* Minority populations have higher rates of reported gonorrhea and syphilis than whites. In 1993, compared with whites, African Americans, Native Americans, and Hispanics had gonorrhea rates that were 42, 5, and 4 times higher, respectively; African Americans, Hispanics, and Native Americans had syphilis rates that were 64, 13, and 5 times higher, respectively.1
* The South has consistently had higher rates of both gonorrhea and syphilis compared with other regions throughout the 1980s and 1990s. Minority populations are disproportionately located in southern states.2
* African American men have gonorrhea rates that are 68 times greater than those in white men. For women, these rates are 28 times greater in African Americans than in whites.3
* African American adolescents and young adults have STD rates that are more than 20 times higher than those in white adolescents.4
* Comprehensive chlamydia screening programs for women thus far show higher rates for minority women than for white women.5
* Non-white women are nearly three times as likely as white women to be hospitalized with acute Pelvic Inflammatory Disease (PID) and more than two times as likely to be hospitalized with chronic PID.6
* African American women are nearly three times more likely to die of cervical cancer than white women, when data are adjusted for age.7
Opportunities:
1. Involving affected communities in prevention planning. HIV prevention community planning involves racial/ethnic minority communities in determining the HIV prevention needs of their communities. STD programs, though somewhat different from HIV programs, can learn from this HIV prevention experience to help them identify ways to involve affected communities in STD prevention efforts.
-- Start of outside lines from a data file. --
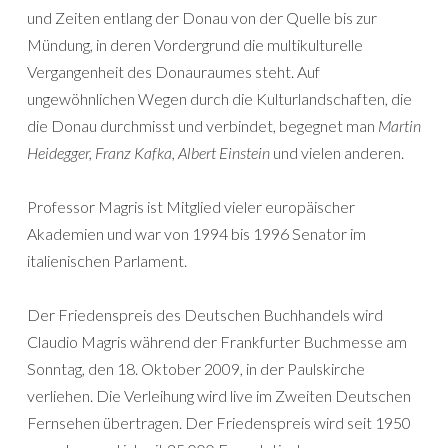
und Zeiten entlang der Donau von der Quelle bis zur
Mündung, in deren Vordergrund die multikulturelle
Vergangenheit des Donauraumes steht. Auf
ungewöhnlichen Wegen durch die Kulturlandschaften, die
die Donau durchmisst und verbindet, begegnet man
Martin
Heidegger, Franz Kafka, Albert Einstein
und vielen anderen.
Professor Magris ist Mitglied vieler europäischer
Akademien und war von 1994 bis 1996 Senator im
italienischen Parlament.
Der Friedenspreis des Deutschen Buchhandels wird
Claudio Magris während der Frankfurter Buchmesse am
Sonntag, den 18. Oktober 2009, in der Paulskirche
verliehen. Die Verleihung wird live im Zweiten Deutschen
Fernsehen übertragen. Der Friedenspreis wird seit 1950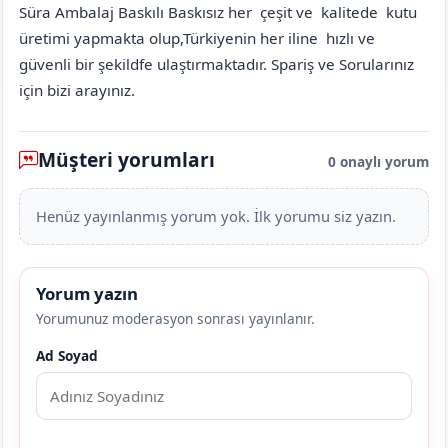
Süra Ambalaj Baskılı Baskısız her çeşit ve kalitede kutu
üretimi yapmakta olup,Türkiyenin her iline hızlı ve
güvenli bir şekildfe ulaştırmaktadır. Spariş ve Sorularınız
için bizi arayınız.
Müşteri yorumları
0 onaylı yorum
Henüz yayınlanmış yorum yok. İlk yorumu siz yazın.
Yorum yazın
Yorumunuz moderasyon sonrası yayınlanır.
Ad Soyad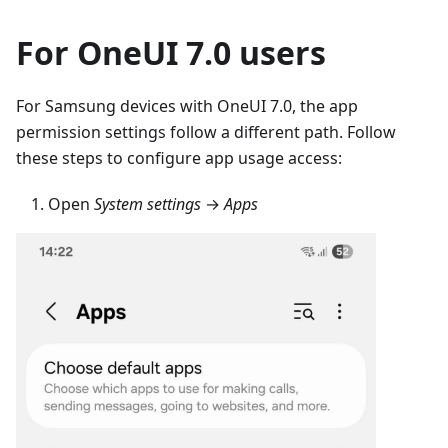
For OneUI 7.0 users
For Samsung devices with OneUI 7.0, the app
permission settings follow a different path. Follow
these steps to configure app usage access:
Open
System settings
→
Apps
2. Syphilis concentrated in the South. Focusing research and program efforts on syphilis in the South will allow increased opportunity to better focus prevention efforts on minority populations, both in terms of preventing syphilis and congenital syphilis and in terms of indirectly reducing HIV transmission.
3. Growing understanding of need for population-tailored programs. There is a growing understanding of the importance of culturally competent and linguistically appropriate behavioral interventions for STD and HIV prevention in minority communities. The increasing involvement of community-based organizations and national minority organizations in STD and HIV prevention affords an opportunity to capitalize on that understanding.
4. Negative STD-related consequences concentrated among minorities. As minority women have higher rates of chlamydia, gonorrhea and their consequences, there is an opportunity to avoid less effective generic prevention efforts and rather, to tailor prevention efforts to these populations.